I predict you will fail to find the requirement.
> > > In addition, consider the following cases:
> >
> > > char a, c;
> > > volatile char * volatile b;
> >
> > > a = *b = c;
> >
> > > You get 'c', fetch 'b', store the value of 'c' to '*b'. Now the
> > > standard says "... the value of the left hand operand ...". The left
> > > hand operand is *b. Since b is volatile, you should re-fetch 'b' as
> > > well,
Oh, sorry, I misunderstood your point, my fault. I was thinking *b.

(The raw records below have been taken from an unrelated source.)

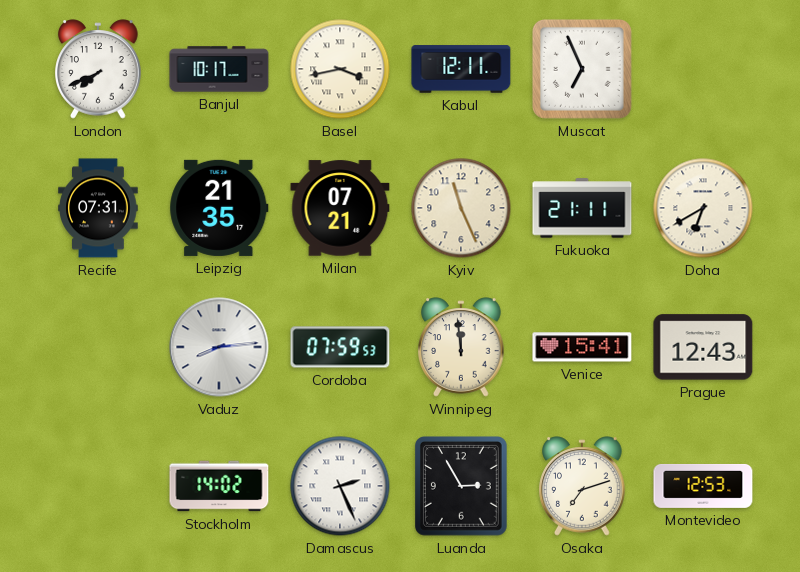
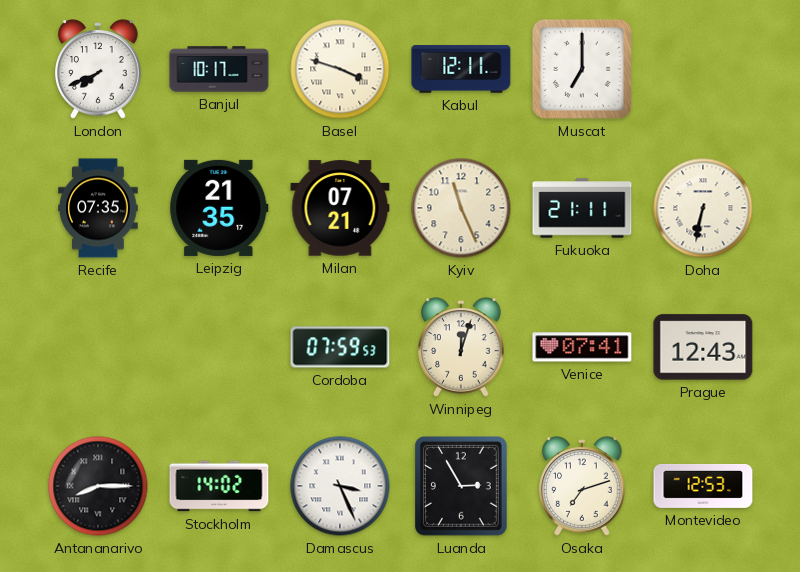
Basel: 3:43 -> 3:48
Muscat: 6:56 -> 7:00
Recife: 07:31 -> 07:35
Doha: 6:40 -> 6:32
Vaduz: 8:14 -> none
Winnipeg: 11:59 -> 12:03
Venice: 15:41 -> 07:41
Antananarivo: none -> 8:15
Damascus: 2:26 -> 3:26
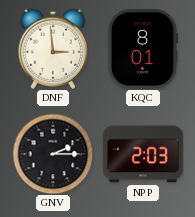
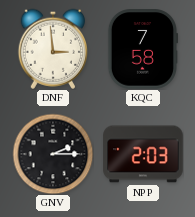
KQC: 8:01 -> 7:58
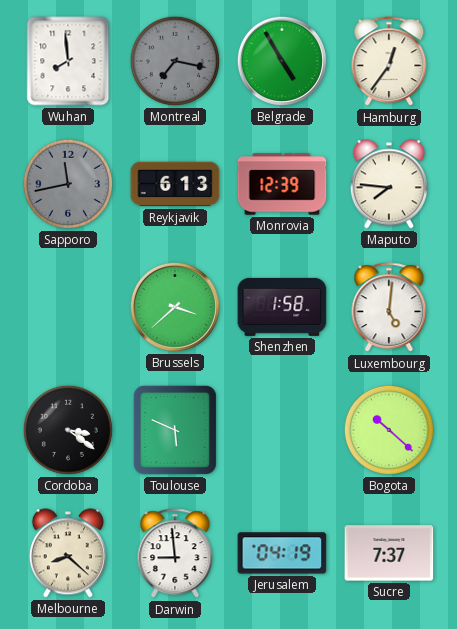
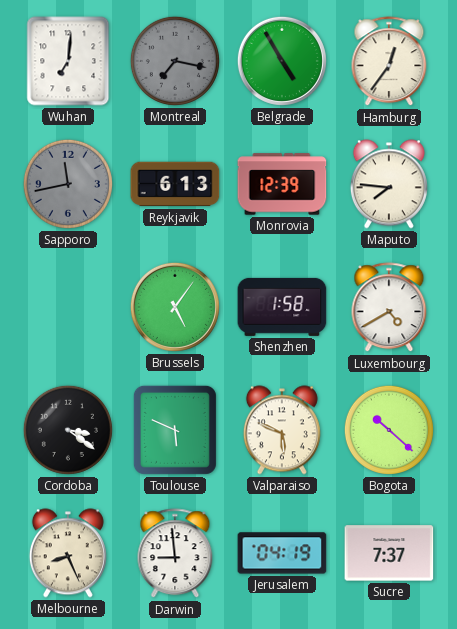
Wuhan: 7:59 -> 7:01
Brussels: 3:38 -> 5:06
Luxembourg: 5:01 -> 4:40
Valparaiso: none -> 5:49
Melbourne: 8:22 -> 8:26
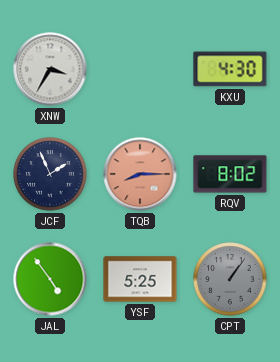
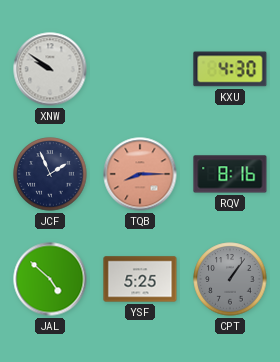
XNW: 3:35 -> 9:51
RQV: 8:02 -> 8:16
JAL: 4:54 -> 4:52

No b should not be refetched. For the same reason that *foo() should
not call foo twice. I tried to find the wording in the paper, but
didn't locate it. If it fails to be there, this is a bug in the
standard. The wording would be something like, address
expressions are only calculated once.
> > > No, you don't. The compiler has every right to generate as many write
> > > and read accesses to volatile objects as it likes, even in the simple
> > > x = 0; construct.
> >
> > Hogwash.
> Might be, but true. The C standard
I already spoke to the point of volatile and C, no need to repeat it.
In the above, I was talking about the semantics that gcc will
implement and the semantics required by ANSI C++.
> currently does not tell you that you can't access an object more
> times or less times than it occurs in an expression
Let me quote from the standard:
6 The observable behavior of the abstract machine is its sequence of
reads and writes to volatile data
There it is, in black and white. What do you think the words mean?
> Is that so ? The C standard says this, in the definition of volatile:
Yeah, you missed the `If GNU C accesses it, that is a bug. If that is
the only language you're talking about, you can stop reading (for the
most part).' at the top. What I wrote is from the C++ side. I should
have made that clearer, sorry for failing to do that.
> > You're confused, the type of memcpy isn't a pointer to a volatile
> > character. This has zero to do with what we are talking about.
> What's even more scary is that it has every right to do so.
Right.
> With or without volatile qualifiers, actually.
Well, with volatile, in C, it can't access. For C++ and volatile, I
agree.
> > Hogwash, get real. Let's pick a sparc, and let's pick 32 bit ints
> > (aligned). The machine will issue a single load or store for the int,
> > and you can be sure. I would call that very portable programming.
> You mean it is guaranteed by the standard ?
I'll go out on a limb, and say sure. Though, I reserve the right to
surprise you with what the C++ standard says. For x=a; it says there
will be one read to a, and one write to x. No more, no less, and in
that exact order. No other possibility exists. What you're thinking
is that `one read' isn't defined. That is right, it isn't, this is
where a 16 port maintainer gets to define one 32 bit read as two 16
bit read bus cycles, with a little luck, he will even define which
subword is read first.
You might be able to nit pick, and claim the exact wording doesn't say
that in exacting detail, but I would claim this is what the words
written mean.
> > volatile int i;
> I would still argue with you in a few details.
> On one hand, if 'i' is a memory mapped hardware register,
This isn't the example I posted, not the example I was talking about.
For different examples, I have different answers.
> for example, then it is questionable whether the answer '1' would
> turn out. This is of course nitpicking but it amuses unqualified
> personnel.
:-) We agree. I have fun with this stuff, I hope you are...
> The real problem is that the compiler has every right to read 'i'
> after it has written the 1 into it and read 'i' more than one times
> before calling printf().
Again I was talking about C++. No. See above.